SRI LANKAN CLERGY MAKE BRAVE APPEAL FOR UN ENQUIRY, BUT AUSTRALIA'S RESPONSE? 

Diplomats preparing for the 25th United Nations Human Rights Council session in Geneva have expressed concern Australia is working to ''actively undermine'' a push for an international inquiry into human rights abuses in Sri Lanka, because of the government's eagerness to co-operate with that country's leaders on asylum seekers according to media reports.

The US is likely to sponsor a resolution at the meeting criticising Sri Lanka's human rights record, and there have been reports it could call for an international investigation into alleged war crimes and crimes against humanity committed in the dying days of Sri Lanka's civil war in 2009.

Meanwhile 205 Tamil Christian clergy from the north and east of Sri Lanka have bravely addressed an open letter to the UN Human Rights Council appealing for an international investigation into Sri Lanka that will address past and current human rights violations.

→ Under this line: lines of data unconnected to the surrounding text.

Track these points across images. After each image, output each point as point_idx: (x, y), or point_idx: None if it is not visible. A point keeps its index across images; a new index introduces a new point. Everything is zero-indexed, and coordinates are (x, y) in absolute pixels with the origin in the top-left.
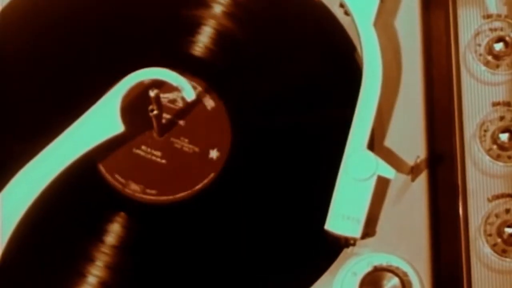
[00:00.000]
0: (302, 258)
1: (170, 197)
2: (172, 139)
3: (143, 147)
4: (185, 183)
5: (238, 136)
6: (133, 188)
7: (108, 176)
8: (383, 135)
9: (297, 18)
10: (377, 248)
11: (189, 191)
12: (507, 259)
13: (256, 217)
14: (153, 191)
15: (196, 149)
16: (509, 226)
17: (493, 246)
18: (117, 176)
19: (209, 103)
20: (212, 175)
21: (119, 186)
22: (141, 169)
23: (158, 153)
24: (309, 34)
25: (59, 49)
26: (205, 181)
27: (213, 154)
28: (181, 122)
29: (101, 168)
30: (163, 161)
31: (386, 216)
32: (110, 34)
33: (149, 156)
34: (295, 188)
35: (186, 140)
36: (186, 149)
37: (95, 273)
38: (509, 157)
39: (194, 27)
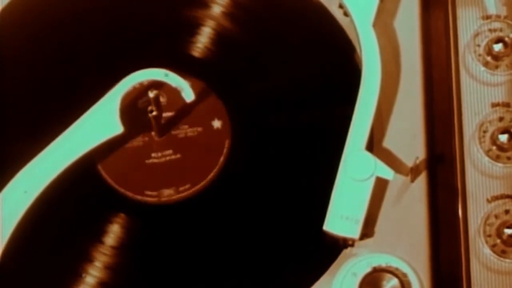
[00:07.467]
0: (301, 259)
1: (203, 183)
2: (173, 132)
3: (153, 154)
4: (209, 164)
5: (238, 136)
6: (168, 194)
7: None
8: (382, 136)
9: (296, 19)
10: (376, 248)
11: (216, 171)
12: (507, 260)
13: (255, 218)
14: (187, 186)
15: (199, 129)
16: (508, 227)
17: (493, 246)
18: (147, 192)
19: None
20: (227, 142)
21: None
22: (164, 173)
23: (170, 151)
24: (308, 34)
25: (59, 49)
26: (225, 151)
27: (216, 123)
28: (173, 113)
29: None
30: (178, 155)
31: (385, 217)
32: (109, 35)
33: (163, 159)
34: (294, 188)
35: (186, 126)
36: (190, 133)
37: (94, 274)
38: (508, 158)
39: (193, 27)
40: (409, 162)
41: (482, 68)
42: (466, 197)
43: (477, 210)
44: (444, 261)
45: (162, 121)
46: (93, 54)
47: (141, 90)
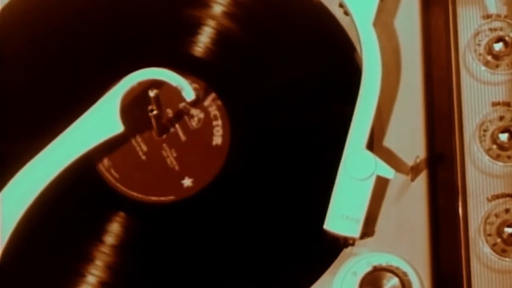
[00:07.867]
0: (302, 258)
1: (127, 190)
2: (164, 144)
3: (139, 139)
4: (143, 188)
5: (238, 136)
6: (104, 163)
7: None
8: (382, 135)
9: (297, 18)
10: (377, 248)
11: (143, 196)
12: (507, 259)
13: (256, 217)
14: (116, 175)
15: (177, 168)
16: (508, 226)
17: (493, 246)
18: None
19: (217, 140)
20: (171, 197)
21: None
22: (122, 155)
23: (145, 149)
24: (308, 34)
25: (59, 49)
26: (162, 198)
27: (187, 182)
28: (182, 137)
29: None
30: (143, 157)
31: (385, 216)
32: (110, 34)
33: (137, 148)
34: (294, 187)
35: (175, 154)
36: (168, 161)
37: (94, 273)
38: (508, 157)
39: (194, 27)
40: (410, 161)
41: (483, 68)
42: (466, 196)
43: (478, 209)
44: (444, 260)
45: (164, 121)
46: (94, 53)
47: (141, 90)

The letter notes that some of the signatories have previously engaged with governmental bodies and Commissions of Inquiries established by the Sri Lankan government, none of which have resulted in any progress towards truth and justice, on the contrary the participants have been interrogated, threatened and intimidated.

The letter goes on to state that ‘Disappearances, sexual abuse, arrests, detention and torture under the Prevention of Terrorism Act, restrictions and attacks on freedom of assembly, expression, association and movement continue to date. Collective commemoration of dead and disappeared and religious freedom is restricted. Those who criticise, question and challenge government policies and practices, and those who engage with the international community on human rights issues, are branded as terrorist supporters / traitors. They are threatened, interrogated, intimidated by the government's security apparatus. Some of us have also been targeted in this manner. We are aware that writing this letter and engaging with the UN HRC itself can make us vulnerable to risks, and several of the more vulnerable clergy are not signing onto this, even though they agree with the contents.'
(reports of threats and intimidation against anyone who dares to criticise Sri Lanka within the UN are commonly heard in Geneva - BB)

The letter goes on to detail systematic efforts currently underway to destroy the identity of the Tamil community.

Australia continues to deny that a serious human rights problem exists in Sri Lanka presumably in order to justify its treatment of Tamil asylum seekers. Obviously Australia’s policy makers have not viewed the harrowing, award winning documentary ‘No fire Zone”  - then again perhaps they have, and just don’t care.